Sunday, June 22, 2008

Clerks

Clerks; comedy, USA, 1994; D: Kevin Smith, S: Brian O'Halloran, Jeff Anderson, Marilyn Ghigliotti, Lisa Spoonhauer, Jason Mewes, Kevin Smith

Dante Hicks (22) wakes up from a closet and answers a telephone call: his boss begs him to show up on Saturday on his job in a store because he promises that he will replace him by 12 o'clock. Dante accepts with disgust because he hates his customers, while the door of the store won't get open. One customer starts persuading all others to boycott cigarettes because they are toxic, but then gets exposed as a employee in a nicotine bubble gum factory. Dante argues with Veronica and often talks with Randal who works in a nearby video store.
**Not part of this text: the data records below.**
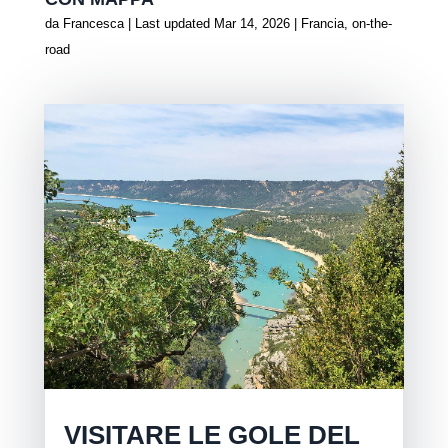
da
Francesca
|
Last updated Mar 14, 2026
|
Francia
,
on-the-
road
VISITARE LE GOLE DEL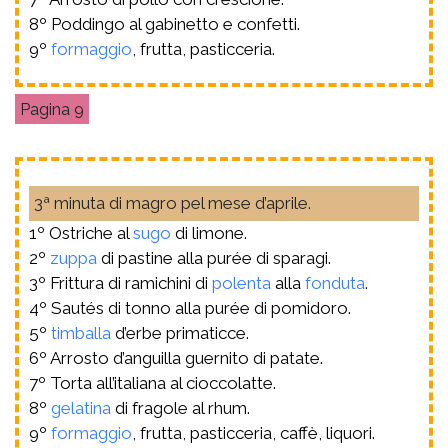
8º Poddingo al gabinetto e confetti.
9º
formaggio
, frutta, pasticceria.
9
3ª minuta di magro pel mese d’aprile.
1º Ostriche al
sugo
di limone.
2º
zuppa
di pastine alla purée di sparagi.
3º Frittura di ramichini di
polenta
alla
fonduta
.
4º Sautés di tonno alla purée di pomidoro.
5º
timballa
d’erbe primaticce.
6º Arrosto d’anguilla guernito di patate.
7º Torta all’italiana al cioccolatte.
8º
gelatina
di fragole al rhum.
9º
formaggio
, frutta, pasticceria, caffè, liquori.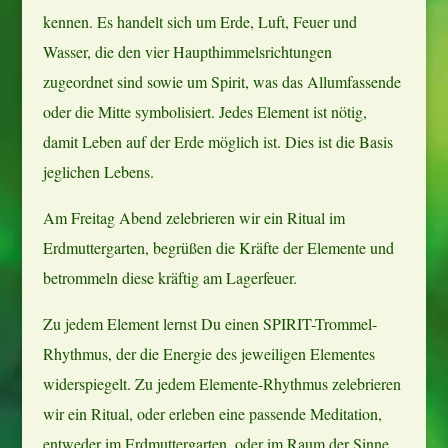
kennen. Es handelt sich um Erde, Luft, Feuer und
Wasser, die den vier Haupthimmelsrichtungen
zugeordnet sind sowie um Spirit, was das Allumfassende
oder die Mitte symbolisiert. Jedes Element ist nötig,
damit Leben auf der Erde möglich ist. Dies ist die Basis
jeglichen Lebens.
Am Freitag Abend zelebrieren wir ein Ritual im
Erdmuttergarten, begrüßen die Kräfte der Elemente und
betrommeln diese kräftig am Lagerfeuer.
Zu jedem Element lernst Du einen SPIRIT-Trommel-
Rhythmus, der die Energie des jeweiligen Elementes
widerspiegelt. Zu jedem Elemente-Rhythmus zelebrieren
wir ein Ritual, oder erleben eine passende Meditation,
entweder im Erdmuttergarten, oder im Raum der Sinne.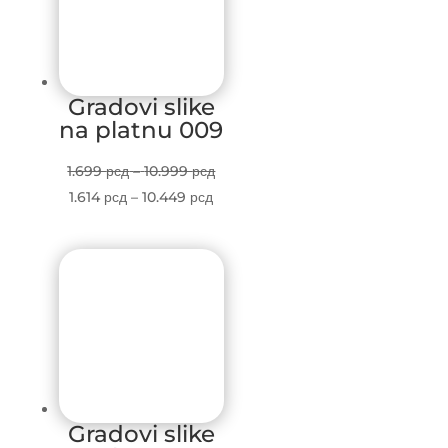
Gradovi slike
na platnu 009
Price
1.699
рсд
–
10.999
рсд
Price
range:
1.614
рсд
–
10.449
рсд
range:
1.699 рсд
1.614 рсд
through
through
10.999 рсд
10.449 рсд
Gradovi slike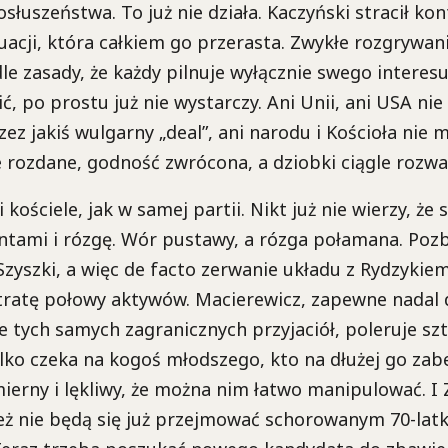
osłuszeństwa. To już nie działa. Kaczyński stracił kon
uacji, która całkiem go przerasta. Zwykłe rozgrywanie
 zasady, że każdy pilnuje wyłącznie swego interesu
, po prostu już nie wystarczy. Ani Unii, ani USA nie 
ez jakiś wulgarny „deal”, ani narodu i Kościoła nie 
e rozdane, godność zwrócona, a dziobki ciągle rozwa
 kościele, jak w samej partii. Nikt już nie wierzy, że 
tami i rózgę. Wór pustawy, a rózga połamana. Pozb
Szyszki, a więc de facto zerwanie układu z Rydzykie
tratę połowy aktywów. Macierewicz, zapewne nadal
 tych samych zagranicznych przyjaciół, poleruje szt
ylko czeka na kogoś młodszego, kto na dłużej go zabe
mierny i lękliwy, że można nim łatwo manipulować. I 
eż nie będą się już przejmować schorowanym 70-lat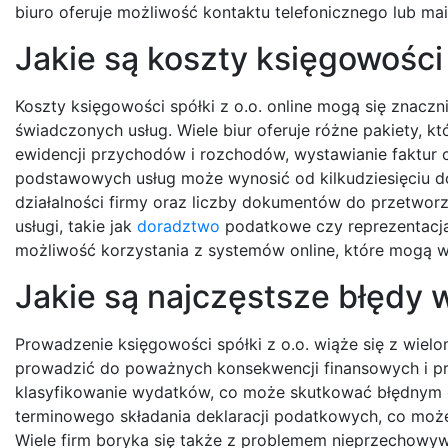
biuro oferuje możliwość kontaktu telefonicznego lub mai
Jakie są koszty księgowości s
Koszty księgowości spółki z o.o. online mogą się znacz
świadczonych usług. Wiele biur oferuje różne pakiety, 
ewidencji przychodów i rozchodów, wystawianie faktur 
podstawowych usług może wynosić od kilkudziesięciu do
działalności firmy oraz liczby dokumentów do przetwor
usługi, takie jak
doradztwo
podatkowe czy reprezentacja
możliwość korzystania z systemów online, które mogą 
Jakie są najczęstsze błędy 
Prowadzenie księgowości spółki z o.o. wiąże się z wie
prowadzić do poważnych konsekwencji finansowych i pr
klasyfikowanie wydatków, co może skutkować błędnym 
terminowego składania deklaracji podatkowych, co moż
Wiele firm boryka się także z problemem nieprzechowy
His boss doesn't show up at all so Dante leads the store until night, organizing a hockey game with friends, getting in trouble for selling cigarettes to a little girl. A customer dies in the toilette but Dante survives the day.
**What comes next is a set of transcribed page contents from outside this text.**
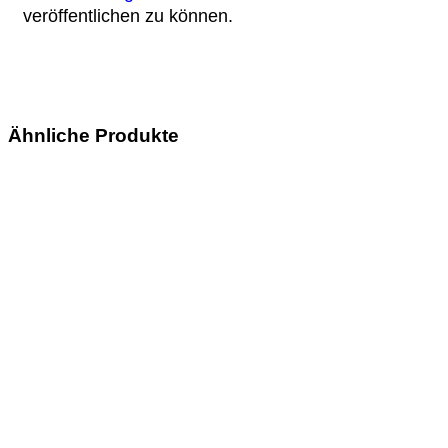
veröffentlichen zu können.
Ähnliche Produkte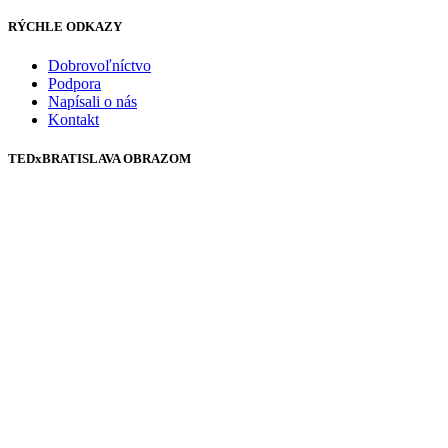
RÝCHLE ODKAZY
Dobrovoľníctvo
Podpora
Napísali o nás
Kontakt
TEDxBRATISLAVA OBRAZOM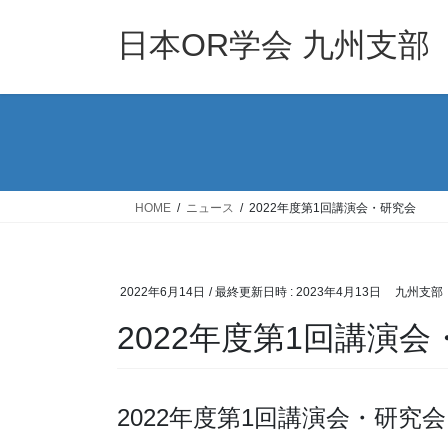
コ
ナ
ン
ビ
日本OR学会 九州支部
テ
ゲ
ン
ー
ツ
シ
へ
ョ
ス
ン
キ
に
ッ
移
HOME
ニュース
2022年度第1回講演会・研究会
プ
動
2022年6月14日
/ 最終更新日時 :
2023年4月13日
九州支部
2022年度第1回講演
2022年度第1回講演会・研究会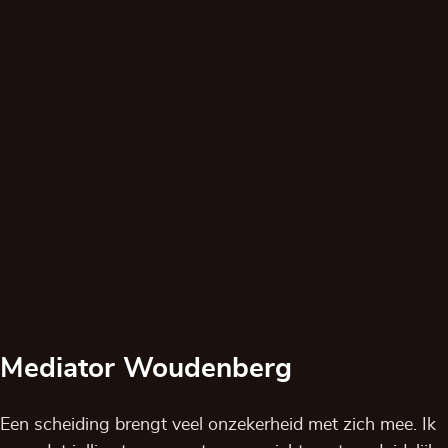
Mediator Woudenberg
Een scheiding brengt veel onzekerheid met zich mee. Ik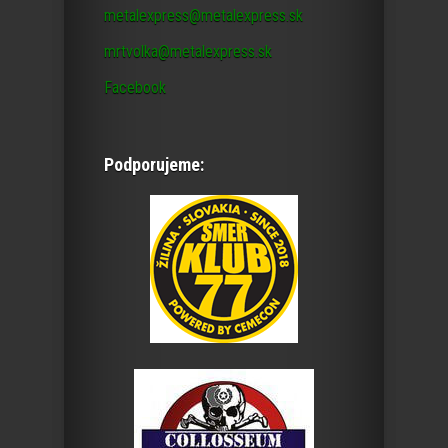
metalexpress@metalexpress.sk
mrtvolka@metalexpress.sk
Facebook
Podporujeme: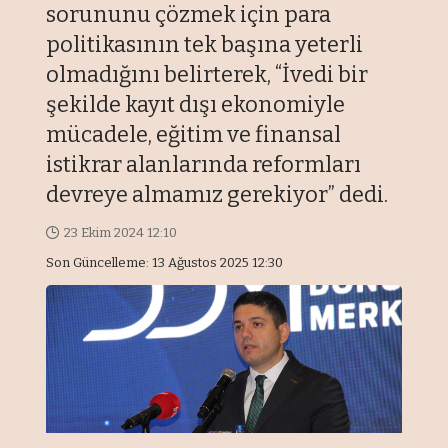
sorununu çözmek için para
politikasının tek başına yeterli
olmadığını belirterek, “İvedi bir
şekilde kayıt dışı ekonomiyle
mücadele, eğitim ve finansal
istikrar alanlarında reformları
devreye almamız gerekiyor” dedi.
23 Ekim 2024 12:10
Son Güncelleme: 13 Ağustos 2025 12:30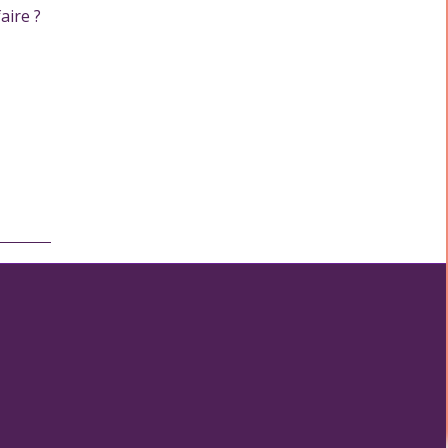
aire ?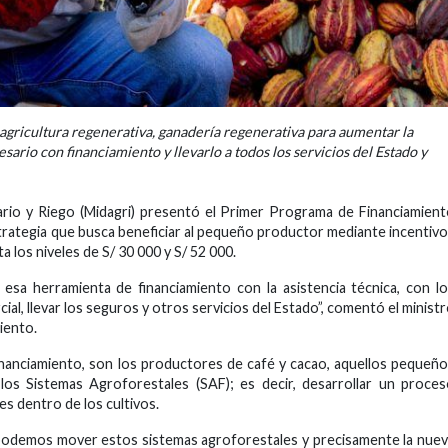
agricultura regenerativa, ganadería regenerativa para aumentar la
esario con financiamiento y llevarlo a todos los servicios del Estado y
ario y Riego (Midagri) presentó el Primer Programa de Financiamien
rategia que busca beneficiar al pequeño productor mediante incentiv
a los niveles de S/ 30 000 y S/ 52 000.
 esa herramienta de financiamiento con la asistencia técnica, con l
cial, llevar los seguros y otros servicios del Estado”, comentó el minist
iento.
inanciamiento, son los productores de café y cacao, aquellos pequeñ
os Sistemas Agroforestales (SAF); es decir, desarrollar un proce
es dentro de los cultivos.
podemos mover estos sistemas agroforestales y precisamente la nue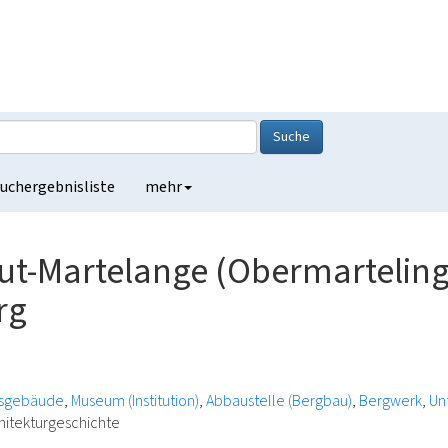
Suche
uchergebnisliste
mehr
ut-Martelange (Obermartelin
rg
sgebäude
Museum (Institution)
Abbaustelle (Bergbau)
Bergwerk
Un
hitekturgeschichte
Back in 1994, the then unknown Kevin Smith shot his directorial feature length debut, the black and white independent comedy "Clerks", for only 27,000 $, but it grossed over 3 million at the US box office, while he himself shows up with his friend Jason Mewes to play their trademark characters Jay and Silent Bob. "Clerks" are at moments clumsily directed film without visionary ideas, but they abound with contagious (verbal) energy in the form of virtuoso dialogues, showing once again that one only needs talent, and not huge amounts of money to make a good film. Brian O'Halloran and Jeff Anderson are funny when their characters Dante and Randal talk about the most unusual topics: from cheating in love ("How often did your girlfriend cheat on you?" - "8 and a half." - "...What do you mean by 8 and a half?" - "Once she slept with me in the dark and thought I was Brad.") up to "The Return of the Jedi" ("My friend here's trying to convince me that any independent contractors who were working on the uncompleted Death Star were innocent victims when it was destroyed by the Rebels"). The movie is filled with adult motives and jokes, but its humor has a lot of charm, ingenuity, creativity, and seems real, while especially good is the scene in which a woman in a video store stubbornly always proves to Randal how she is always right, so he mocks her: "I hope it feels so good to be right. There's nothing more exhilarating than pointing out the shortcomings of others, is there?"